◆ PROBLEM DESCRIPTION: Beginning with the line containing "einfacher und stressfreier machen.", give every line again exactly as it is, ending with the last line of the entries.

[Start of Attachment]

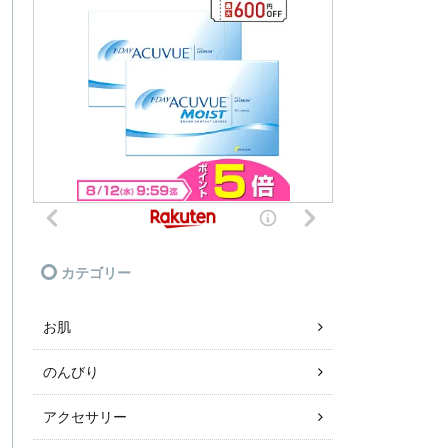
カテゴリー
お肌
のんびり
アクセサリー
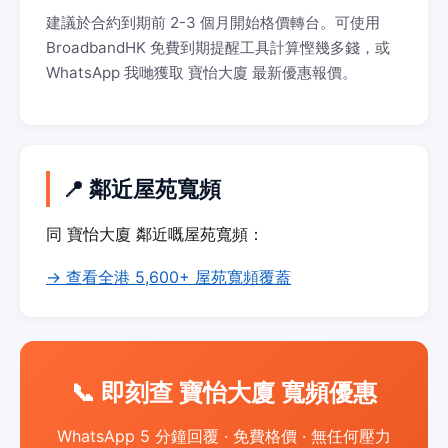
建議於合約到期前 2-3 個月開始格價轉台。可使用
BroadbandHK 免費到期提醒工具計算慳幾多錢，或
WhatsApp 我哋獲取 寶怡大廈 最新優惠報價。
📍 鄰近屋苑寬頻
同 寶怡大廈 鄰近嘅屋苑寬頻：
→ 查看全港 5,600+ 屋苑寬頻覆蓋
📞 即刻查 寶怡大廈 寬頻優惠
WhatsApp 5 分鐘回覆 · 免費格價 · 無任何壓力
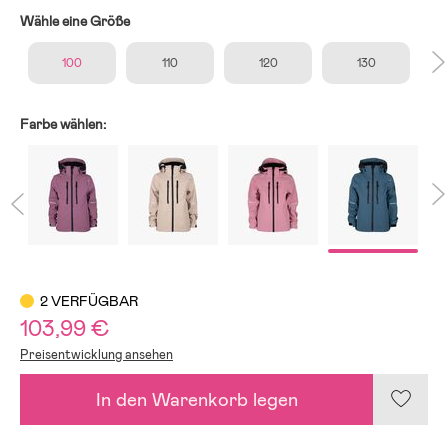
Wähle eine Größe
100
110
120
130
Farbe wählen:
2 VERFÜGBAR
103,99 €
Preisentwicklung ansehen
In den Warenkorb legen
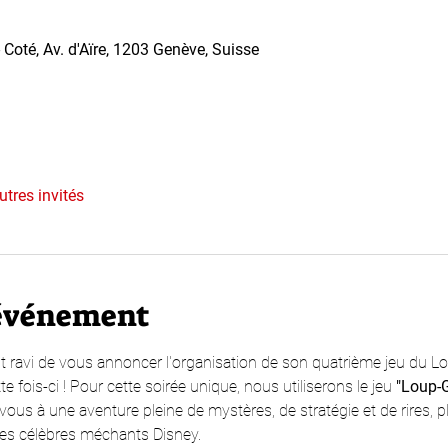
Coté, Av. d'Aïre, 1203 Genève, Suisse
utres invités
'événement
 ravi de vous annoncer l'organisation de son quatrième jeu du L
 fois-ci ! Pour cette soirée unique, nous utiliserons le jeu 
"Loup-G
vous à une aventure pleine de mystères, de stratégie et de rires, p
es célèbres méchants Disney.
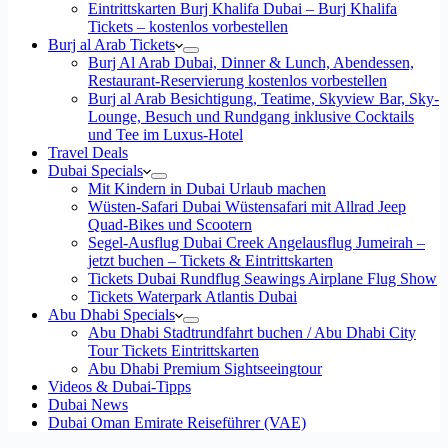
Eintrittskarten Burj Khalifa Dubai – Burj Khalifa
Tickets – kostenlos vorbestellen
Burj al Arab Tickets
Burj Al Arab Dubai, Dinner & Lunch, Abendessen,
Restaurant-Reservierung kostenlos vorbestellen
Burj al Arab Besichtigung, Teatime, Skyview Bar, Sky-
Lounge, Besuch und Rundgang inklusive Cocktails
und Tee im Luxus-Hotel
Travel Deals
Dubai Specials
Mit Kindern in Dubai Urlaub machen
Wüsten-Safari Dubai Wüstensafari mit Allrad Jeep
Quad-Bikes und Scootern
Segel-Ausflug Dubai Creek Angelausflug Jumeirah –
jetzt buchen – Tickets & Eintrittskarten
Tickets Dubai Rundflug Seawings Airplane Flug Show
Tickets Waterpark Atlantis Dubai
Abu Dhabi Specials
Abu Dhabi Stadtrundfahrt buchen / Abu Dhabi City
Tour Tickets Eintrittskarten
Abu Dhabi Premium Sightseeingtour
Videos & Dubai-Tipps
Dubai News
Dubai Oman Emirate Reiseführer (VAE)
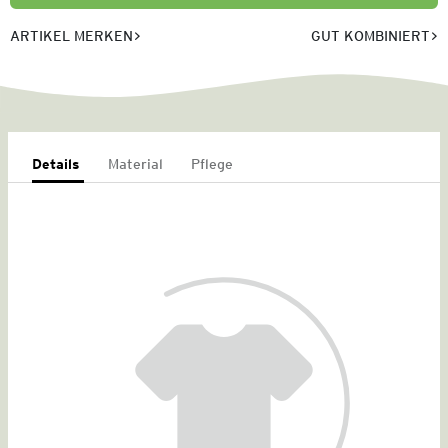
ARTIKEL MERKEN
GUT KOMBINIERT
Details
Material
Pflege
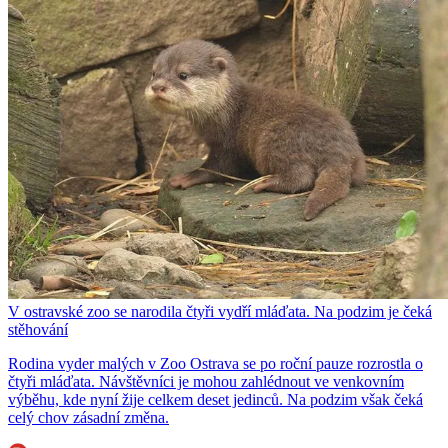
V ostravské zoo se narodila čtyři vydří mláďata. Na podzim je čeká
stěhování
Rodina vyder malých v Zoo Ostrava se po roční pauze rozrostla o
čtyři mláďata. Návštěvníci je mohou zahlédnout ve venkovním
výběhu, kde nyní žije celkem deset jedinců. Na podzim však čeká
celý chov zásadní změna.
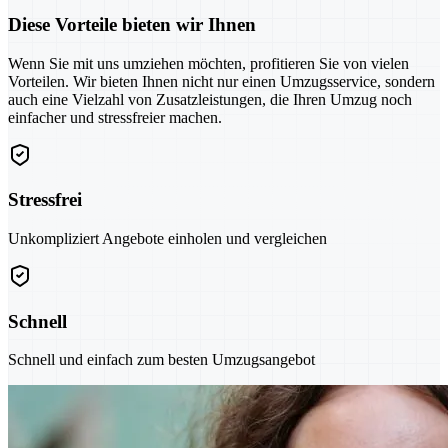
Diese Vorteile bieten wir Ihnen
Wenn Sie mit uns umziehen möchten, profitieren Sie von vielen
Vorteilen. Wir bieten Ihnen nicht nur einen Umzugsservice, sondern
auch eine Vielzahl von Zusatzleistungen, die Ihren Umzug noch
einfacher und stressfreier machen.
Stressfrei
Unkompliziert Angebote einholen und vergleichen
Schnell
Schnell und einfach zum besten Umzugsangebot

[End of Attachment]

◆ ANSWER SPACE:
einfacher und stressfreier machen.
Stressfrei
Unkompliziert Angebote einholen und vergleichen
Schnell
Schnell und einfach zum besten Umzugsangebot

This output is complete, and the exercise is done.